DEVELOPING A NOVEL ROBOT-AIDED TELEREHABILITATION SYSTEM FOCUSING ON HUMAN UPPER LIMB

Abstract

Stroke remains a leading cause of long-term disability worldwide, placing an unsustainable burden on healthcare systems due to the requirement for high-intensity, one-on-one manual therapy. While robot-assisted rehabilitation offers a solution to deliver precise, repetitive training, its widespread adoption is currently constrained by interface complexity, the necessity for co-located clinical expertise, and the lack of interoperability between disparate robotic systems. This dissertation presents the design, implementation, and validation of a novel Cyber-Physical System (CPS) framework for immersive, robot-agnostic telerehabilitation. The research is grounded in the development of the Smart Robotic Exoskeleton (SREx), a 7-Degree-of-Freedom (DoF) upper-limb device governed by a real-time EtherCAT admittance controller. To enable safe remote operation over the public internet, a "Tri-Node" Teleoperation Topology was architected using Azure Web PubSub. This architecture implements a "Local Authority" safety philosophy, where deterministic hardware constraints (velocity limits, collision prediction) reside at the edge, rendering the patient safe from network latency or jitter.
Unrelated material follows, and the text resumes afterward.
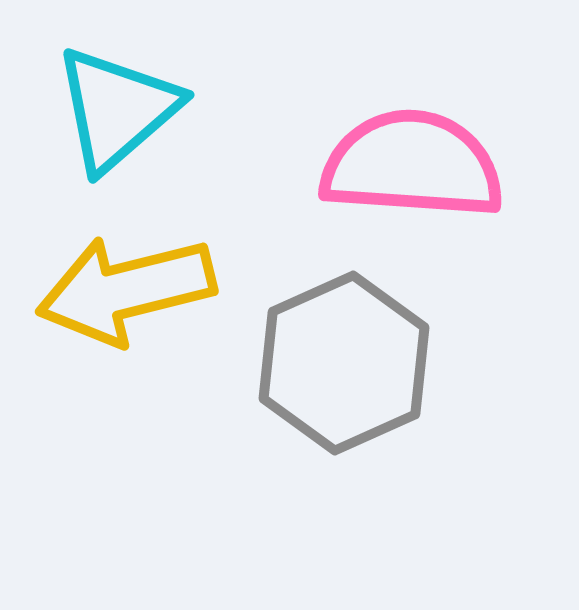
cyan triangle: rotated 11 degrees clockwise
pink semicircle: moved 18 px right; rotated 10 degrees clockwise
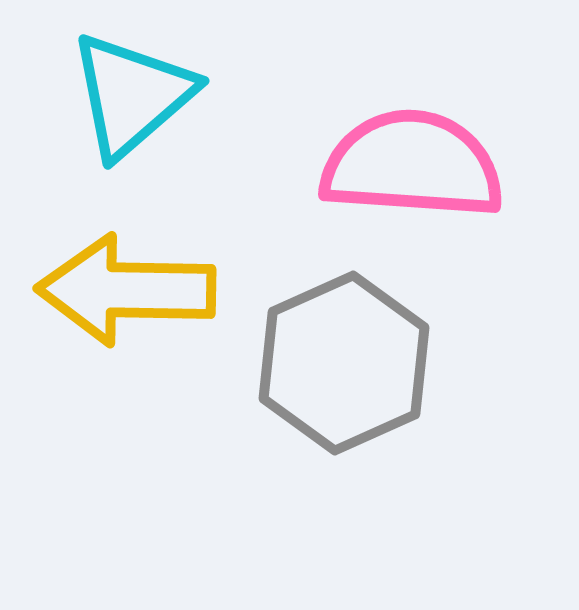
cyan triangle: moved 15 px right, 14 px up
yellow arrow: rotated 15 degrees clockwise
To bridge the spatial and cognitive gaps inherent in telemedicine, the framework introduces two critical interfaces. First, a Mixed Reality (MR) based Digital Twin interface allows remote therapists to manipulate a "Ghost" robot to define Passive Range of Motion (PROM) limits and design functional Active Assist tasks in a shared 3D environment. Second, an Intelligent User Interface (IUI) integrates a Large Language Model (LLM) within a Neuro-Symbolic architecture. This system translates natural-language spoken commands into robot control commands, utilizing a physics-based "Pre-Flight Probe" to ensure that AI-generated trajectories are kinematically safe before execution. Experimental validation with healthy participants demonstrated the system’s ability to maintain stable control loops (≈ 10 Hz) with minimal jitter over commercial broadband.